- **Task requirements**:
[1] Return the part of the passage on Verizon's briefs that opens with the words containing "C. LEGAL AUTHORITY" and closes with "costs. We disagree.", copied word for word.
[2] Identify each line in the records that holds the string "Range", and copy every such line in full.

Verizon corrects many of the mistakes it made in its opening brief in its reply brief. Indeed, the reply brief is nearly three times as long as the opening brief—30 substantive pages as opposed to the latter, which was 12-pages long. It contains numerous case citations (though many still without point page citations) and more record citations (though again still failing to provide citations to the record for each statement of fact). It presents arguments not made in the opening brief, and more lucid expositions of those arguments made previously. Nevertheless, as discussed below, Verizon's corrections in the reply brief, of the flaws in its opening brief, cannot rectify the deficiencies of its opening brief.

A point raised for the first time in a reply brief deprives the respondent of an opportunity to answer it; therefore, it "is deemed waived and will not be considered, unless good reason is shown for failure to present it before. [Citations.]" (People v. Baniqued (2000) 85 Cal.App.4th 13, 29.) Arguments made for the first time in the reply brief will not normally be considered by the reviewing court. (Reichardt v. Hoffman (1997) 52 Cal.App.4th 754, 764.)

Verizon makes no showing whatsoever, let alone one amounting to good cause, for its failure to raise those issues first exposited in its reply brief in its opening brief. Thus, to the extent Verizon's reply brief raises new issues or clarifies any of the ambiguities and/or rectifies the deficiencies of its arguments in the opening brief, Verizon has forfeited reliance upon such remediation by failing to have clearly raised such issues in its opening brief. Therefore, we shall proceed to address the merits of the claims we have been able to divine from our reading of appellant's opening brief and, to the extent appropriate, only those elaborations or clarifications in the reply brief of arguments already clearly raised in the opening brief.

C. LEGAL AUTHORITY TO AWARD OF ATTORNEYS' FEES AND COSTS

Verizon contends that the court below was without any legal authority to award attorneys' fees and costs, because plaintiffs' property had been returned to as good a condition as it was before the incidents, and because the homeowners obtained the costs of remediation through their homeowners' insurer, with whom Verizon settled a subsequent subrogation suit. Thus, Verizon argues plaintiffs' maintenance of the suit against it was frivolous and undeserving of an award of attorney fees and costs. We disagree.

- **Records to use**:
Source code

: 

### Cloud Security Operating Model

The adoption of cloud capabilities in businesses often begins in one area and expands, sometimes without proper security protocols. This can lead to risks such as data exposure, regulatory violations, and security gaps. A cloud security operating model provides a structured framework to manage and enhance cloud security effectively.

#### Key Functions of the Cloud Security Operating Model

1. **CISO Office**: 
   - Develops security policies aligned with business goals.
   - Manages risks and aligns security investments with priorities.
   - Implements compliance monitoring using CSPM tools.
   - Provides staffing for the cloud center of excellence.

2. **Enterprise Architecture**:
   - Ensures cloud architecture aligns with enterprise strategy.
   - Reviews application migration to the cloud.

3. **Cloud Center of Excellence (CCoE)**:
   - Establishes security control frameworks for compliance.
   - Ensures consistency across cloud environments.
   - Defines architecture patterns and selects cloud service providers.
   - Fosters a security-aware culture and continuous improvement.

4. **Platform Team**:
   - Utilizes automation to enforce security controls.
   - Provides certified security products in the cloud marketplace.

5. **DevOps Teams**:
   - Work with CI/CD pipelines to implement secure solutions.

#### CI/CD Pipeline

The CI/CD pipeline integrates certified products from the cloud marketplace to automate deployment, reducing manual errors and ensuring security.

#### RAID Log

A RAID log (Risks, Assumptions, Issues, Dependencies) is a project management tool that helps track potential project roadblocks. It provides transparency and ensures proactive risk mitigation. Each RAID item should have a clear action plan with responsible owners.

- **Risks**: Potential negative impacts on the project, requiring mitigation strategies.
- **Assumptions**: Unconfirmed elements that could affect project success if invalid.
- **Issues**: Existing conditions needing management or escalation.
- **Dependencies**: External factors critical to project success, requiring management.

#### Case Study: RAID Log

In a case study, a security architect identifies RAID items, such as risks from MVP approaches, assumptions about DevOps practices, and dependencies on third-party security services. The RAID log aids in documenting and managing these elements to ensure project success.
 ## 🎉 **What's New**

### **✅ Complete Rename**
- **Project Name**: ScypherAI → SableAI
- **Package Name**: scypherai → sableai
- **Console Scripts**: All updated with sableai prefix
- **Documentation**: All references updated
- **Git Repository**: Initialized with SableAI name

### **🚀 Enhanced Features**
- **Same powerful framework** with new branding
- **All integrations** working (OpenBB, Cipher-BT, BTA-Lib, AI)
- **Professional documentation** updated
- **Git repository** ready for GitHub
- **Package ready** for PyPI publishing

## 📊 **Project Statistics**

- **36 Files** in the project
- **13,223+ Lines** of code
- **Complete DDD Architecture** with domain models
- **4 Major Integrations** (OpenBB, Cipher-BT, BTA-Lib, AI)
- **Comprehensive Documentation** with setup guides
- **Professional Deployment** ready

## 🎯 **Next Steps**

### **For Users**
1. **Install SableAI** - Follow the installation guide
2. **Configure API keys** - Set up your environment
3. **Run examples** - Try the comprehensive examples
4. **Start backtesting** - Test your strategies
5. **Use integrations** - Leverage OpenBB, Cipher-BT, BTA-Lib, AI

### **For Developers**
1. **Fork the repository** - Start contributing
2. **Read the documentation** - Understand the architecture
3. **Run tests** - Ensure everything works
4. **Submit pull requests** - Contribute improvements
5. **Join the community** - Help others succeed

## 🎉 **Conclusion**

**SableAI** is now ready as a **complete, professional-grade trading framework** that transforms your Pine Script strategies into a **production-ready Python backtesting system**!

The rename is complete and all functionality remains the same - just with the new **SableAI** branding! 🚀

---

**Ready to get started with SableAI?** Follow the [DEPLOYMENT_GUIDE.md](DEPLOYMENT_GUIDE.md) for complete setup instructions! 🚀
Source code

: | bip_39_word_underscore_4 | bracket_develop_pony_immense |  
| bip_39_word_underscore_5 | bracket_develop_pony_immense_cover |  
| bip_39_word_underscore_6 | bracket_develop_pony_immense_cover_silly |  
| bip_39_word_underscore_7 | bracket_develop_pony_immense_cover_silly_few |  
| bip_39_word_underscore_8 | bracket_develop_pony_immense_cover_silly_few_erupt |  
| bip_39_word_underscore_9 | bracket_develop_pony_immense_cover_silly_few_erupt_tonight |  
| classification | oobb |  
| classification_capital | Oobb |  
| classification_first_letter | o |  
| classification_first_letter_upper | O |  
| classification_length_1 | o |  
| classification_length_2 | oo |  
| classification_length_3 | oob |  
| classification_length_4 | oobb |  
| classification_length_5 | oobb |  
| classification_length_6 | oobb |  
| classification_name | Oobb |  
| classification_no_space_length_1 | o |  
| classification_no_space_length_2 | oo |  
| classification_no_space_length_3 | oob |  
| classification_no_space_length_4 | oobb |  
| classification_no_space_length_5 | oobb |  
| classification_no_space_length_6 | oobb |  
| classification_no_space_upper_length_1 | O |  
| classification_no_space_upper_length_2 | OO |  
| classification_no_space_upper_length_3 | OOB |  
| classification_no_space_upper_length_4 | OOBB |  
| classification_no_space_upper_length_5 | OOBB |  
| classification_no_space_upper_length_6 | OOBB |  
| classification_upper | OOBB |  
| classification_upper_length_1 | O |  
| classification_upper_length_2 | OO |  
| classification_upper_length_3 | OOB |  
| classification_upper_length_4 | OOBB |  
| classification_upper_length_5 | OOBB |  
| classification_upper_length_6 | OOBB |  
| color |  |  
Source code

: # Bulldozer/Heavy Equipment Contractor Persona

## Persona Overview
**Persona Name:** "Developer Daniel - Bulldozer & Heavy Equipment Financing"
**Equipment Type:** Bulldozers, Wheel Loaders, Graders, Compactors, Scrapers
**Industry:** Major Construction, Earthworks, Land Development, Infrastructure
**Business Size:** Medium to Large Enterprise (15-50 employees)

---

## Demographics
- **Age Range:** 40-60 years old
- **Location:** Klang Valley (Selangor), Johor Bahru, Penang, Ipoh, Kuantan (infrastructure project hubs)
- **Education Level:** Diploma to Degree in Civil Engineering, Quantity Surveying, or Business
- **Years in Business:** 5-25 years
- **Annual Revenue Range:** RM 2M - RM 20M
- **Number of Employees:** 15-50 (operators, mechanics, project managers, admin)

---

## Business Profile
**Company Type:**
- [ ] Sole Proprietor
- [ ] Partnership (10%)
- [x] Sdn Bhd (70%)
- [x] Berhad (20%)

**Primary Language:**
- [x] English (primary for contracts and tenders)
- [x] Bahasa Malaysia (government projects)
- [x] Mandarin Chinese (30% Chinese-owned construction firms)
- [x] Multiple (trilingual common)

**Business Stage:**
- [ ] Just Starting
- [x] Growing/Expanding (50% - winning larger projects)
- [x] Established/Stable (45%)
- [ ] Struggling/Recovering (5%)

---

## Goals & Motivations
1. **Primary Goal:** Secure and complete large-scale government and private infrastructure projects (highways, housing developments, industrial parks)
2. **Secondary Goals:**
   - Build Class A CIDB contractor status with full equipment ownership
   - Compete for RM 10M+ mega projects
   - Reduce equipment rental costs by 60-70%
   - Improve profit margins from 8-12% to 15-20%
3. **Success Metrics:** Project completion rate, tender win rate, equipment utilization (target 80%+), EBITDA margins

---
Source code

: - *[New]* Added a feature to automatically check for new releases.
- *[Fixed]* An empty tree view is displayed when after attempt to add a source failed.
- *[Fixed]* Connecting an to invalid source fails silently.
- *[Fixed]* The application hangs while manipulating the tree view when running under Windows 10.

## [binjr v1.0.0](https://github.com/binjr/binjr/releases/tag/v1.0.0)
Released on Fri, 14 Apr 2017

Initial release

- **Response list**:
[1]
C. LEGAL AUTHORITY TO AWARD OF ATTORNEYS' FEES AND COSTS

Verizon contends that the court below was without any legal authority to award attorneys' fees and costs, because plaintiffs' property had been returned to as good a condition as it was before the incidents, and because the homeowners obtained the costs of remediation through their homeowners' insurer, with whom Verizon settled a subsequent subrogation suit. Thus, Verizon argues plaintiffs' maintenance of the suit against it was frivolous and undeserving of an award of attorney fees and costs. We disagree.

[2]
- **Age Range:** 40-60 years old
- **Annual Revenue Range:** RM 2M - RM 20M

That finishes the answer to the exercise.